L’indagine analizza dunque le offerte commerciali di 14 società di vendita comparando le offerte indicizzate con l’offerta del mercato di maggior tutela e le offerte a prezzo bloccato (per 12 o 24 mesi) fra loro ma riferite all’offerta AEEG. Vengono prese in considerazione tre consumatori tipo, rispettivamente da 1800, 2700 e 3500 KW/h annui per utenza domestica "residente" con potenza impegnata di 3 KW e prezzo monorario.

E così fra le offerte a prezzo indicizzato si può arrivare a un risparmio annuo di 31 euro (meno 12,20%) per un consumo di 1800 KW7h; a 47 euro annui per un consumo di 2.700 KW/h (meno 10,70%); a 60 euro annui per un consumo di 3.500 KW/h (meno 9,02%).
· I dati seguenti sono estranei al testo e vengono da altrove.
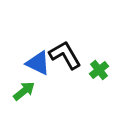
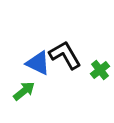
green cross: moved 1 px right
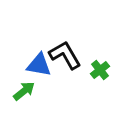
blue triangle: moved 1 px right, 2 px down; rotated 16 degrees counterclockwise
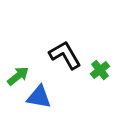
blue triangle: moved 32 px down
green arrow: moved 6 px left, 15 px up
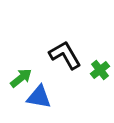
green arrow: moved 3 px right, 2 px down
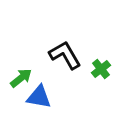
green cross: moved 1 px right, 1 px up
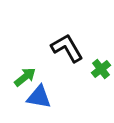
black L-shape: moved 2 px right, 7 px up
green arrow: moved 4 px right, 1 px up
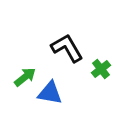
blue triangle: moved 11 px right, 4 px up
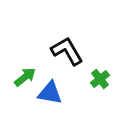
black L-shape: moved 3 px down
green cross: moved 1 px left, 10 px down
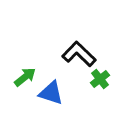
black L-shape: moved 12 px right, 3 px down; rotated 16 degrees counterclockwise
blue triangle: moved 1 px right; rotated 8 degrees clockwise
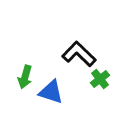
green arrow: rotated 145 degrees clockwise
blue triangle: moved 1 px up
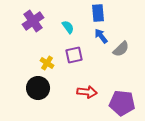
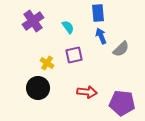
blue arrow: rotated 14 degrees clockwise
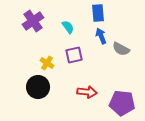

Le offerte a prezzo bloccato possono registrare risparmi che variano dal 15,35% al 10,62% per un consumo di 1800 KW/h, dal 13,21% allo 0,22% per un consumo di 2700 KW/h, dal 11,28% allo 0,75% per un consumo di 3500 KW/h. Con la precisazione che tali tipo di offerte possono anche implicare maggiori spese, anche del 20%, rispetto al mercato di maggior tutela – se ad esempio si "sforano" i consumi previsti.